» **WORK TASK**
Please report every line of the listing below that has the word "以下简称" in it.

» **DATA SHOWN**
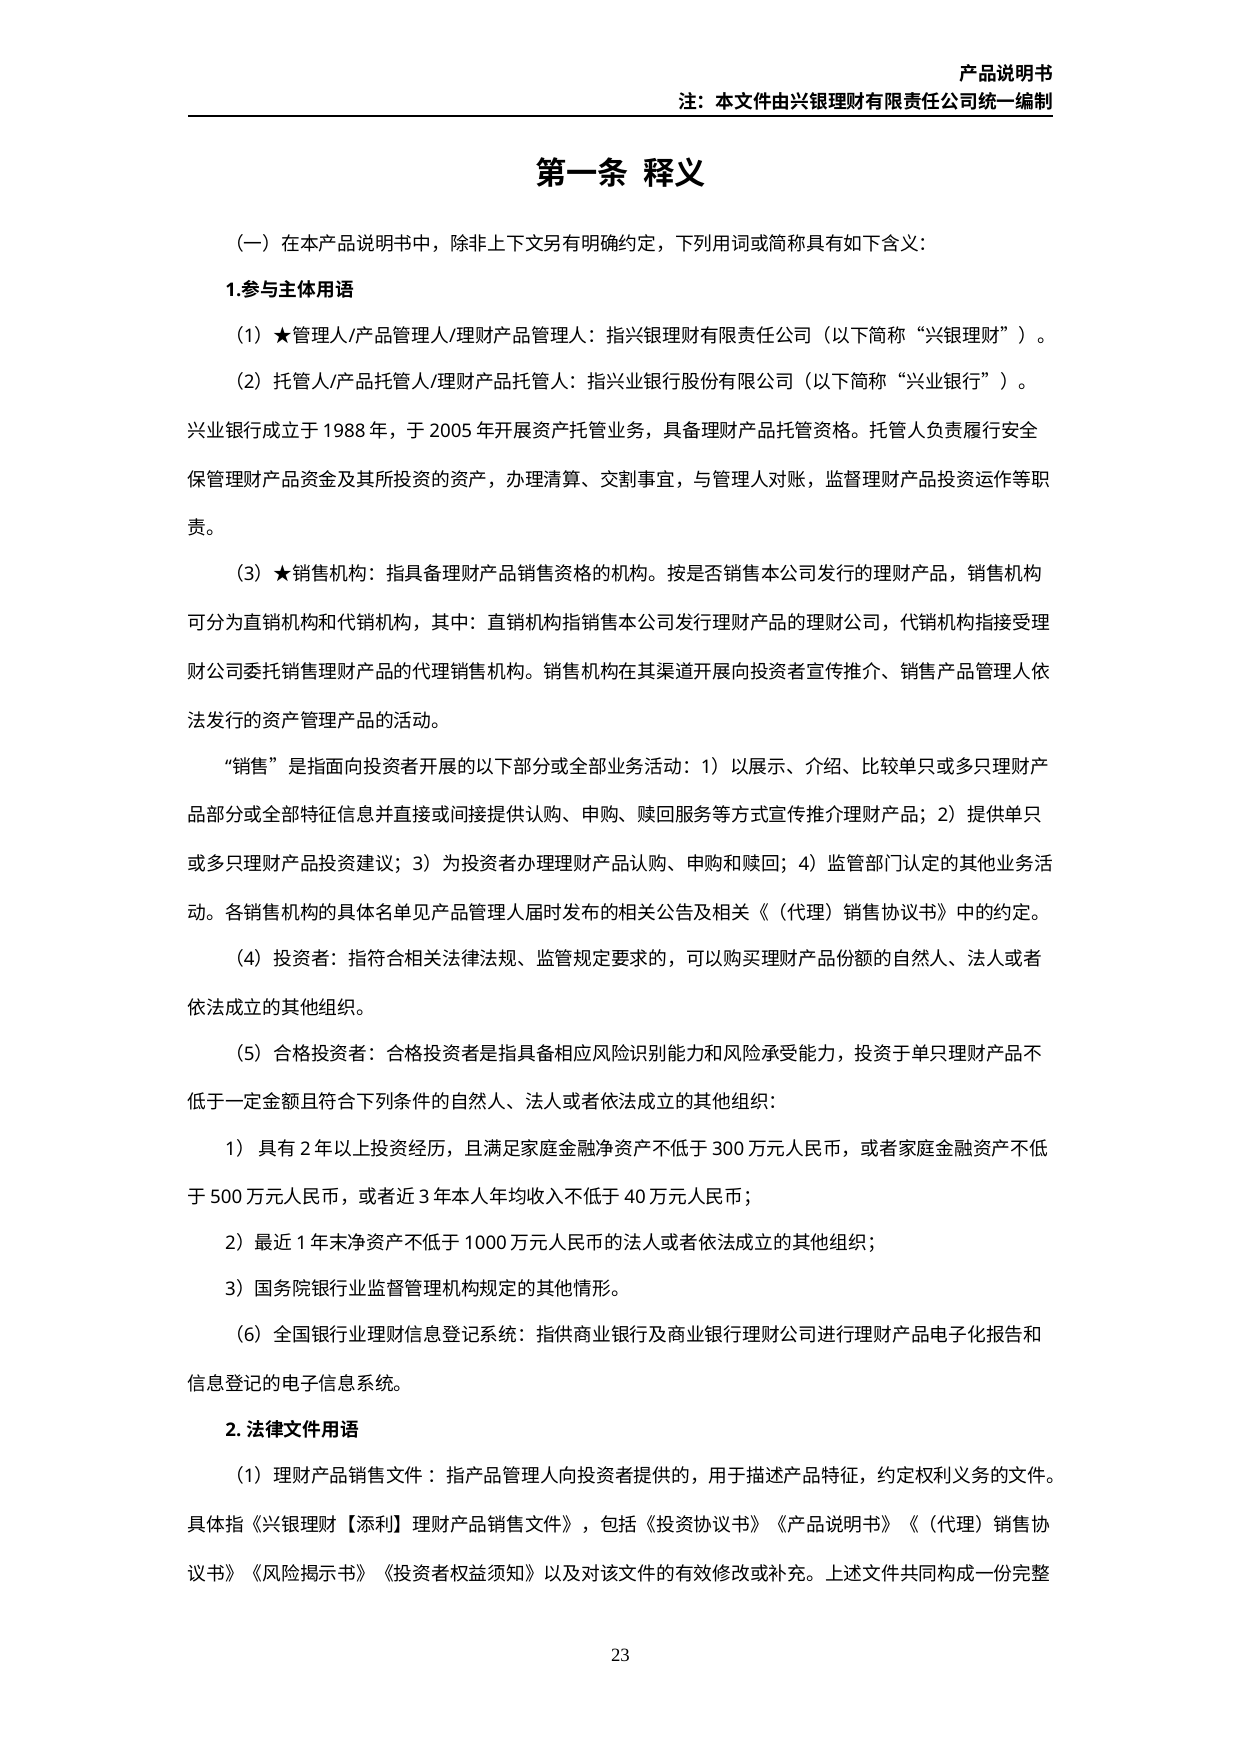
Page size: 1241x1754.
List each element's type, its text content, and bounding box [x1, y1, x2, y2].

text （2）托管人/产品托管人/理财产品托管人：指兴业银行股份有限公司（以下简称“兴业银行”）。兴业银行成立于1988年，于2005年开展资产托管业务，具备理财产品托管资格。托管人负责履行安全保管理财产品资金及其所投资的资产，办理清算、交割事宜，与管理人对账，监督理财产品投资运作等职责。 [187, 364, 1053, 543]
text （1）★管理人/产品管理人/理财产品管理人：指兴银理财有限责任公司（以下简称“兴银理财”）。 [187, 318, 1053, 351]
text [187, 1458, 1053, 1588]
subtitle 第一条 释义 [187, 138, 1053, 203]
text （3）★销售机构：指具备理财产品销售资格的机构。按是否销售本公司发行的理财产品，销售机构可分为直销机构和代销机构，其中：直销机构指销售本公司发行理财产品的理财公司，代销机构指接受理财公司委托销售理财产品的代理销售机构。销售机构在其渠道开展向投资者宣传推介、销售产品管理人依法发行的资产管理产品的活动。 [187, 556, 1053, 735]
text （6）全国银行业理财信息登记系统：指供商业银行及商业银行理财公司进行理财产品电子化报告和信息登记的电子信息系统。 [187, 1317, 1053, 1399]
text 1） 具有2年以上投资经历，且满足家庭金融净资产不低于300万元人民币，或者家庭金融资产不低于500万元人民币，或者近3年本人年均收入不低于40万元人民币； [187, 1131, 1053, 1212]
text 2. 法律文件用语 [187, 1412, 1053, 1445]
text （一）在本产品说明书中，除非上下文另有明确约定，下列用词或简称具有如下含义： [187, 226, 1053, 258]
text （4）投资者：指符合相关法律法规、监管规定要求的，可以购买理财产品份额的自然人、法人或者依法成立的其他组织。 [187, 941, 1053, 1022]
text （5）合格投资者：合格投资者是指具备相应风险识别能力和风险承受能力，投资于单只理财产品不低于一定金额且符合下列条件的自然人、法人或者依法成立的其他组织： [187, 1036, 1053, 1117]
text 1.参与主体用语 [187, 272, 1053, 304]
text 3）国务院银行业监督管理机构规定的其他情形。 [187, 1271, 1053, 1304]
text 2）最近1年末净资产不低于1000万元人民币的法人或者依法成立的其他组织； [187, 1225, 1053, 1258]
text “销售”是指面向投资者开展的以下部分或全部业务活动：1）以展示、介绍、比较单只或多只理财产品部分或全部特征信息并直接或间接提供认购、申购、赎回服务等方式宣传推介理财产品；2）提供单只或多只理财产品投资建议；3）为投资者办理理财产品认购、申购和赎回；4）监管部门认定的其他业务活动。各销售机构的具体名单见产品管理人届时发布的相关公告及相关《（代理）销售协议书》中的约定。 [187, 749, 1053, 927]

» **ANSWER SPACE**
text （2）托管人/产品托管人/理财产品托管人：指兴业银行股份有限公司（以下简称“兴业银行”）。兴业银行成立于1988年，于2005年开展资产托管业务，具备理财产品托管资格。托管人负责履行安全保管理财产品资金及其所投资的资产，办理清算、交割事宜，与管理人对账，监督理财产品投资运作等职责。 [187, 364, 1053, 543]
text （1）★管理人/产品管理人/理财产品管理人：指兴银理财有限责任公司（以下简称“兴银理财”）。 [187, 318, 1053, 351]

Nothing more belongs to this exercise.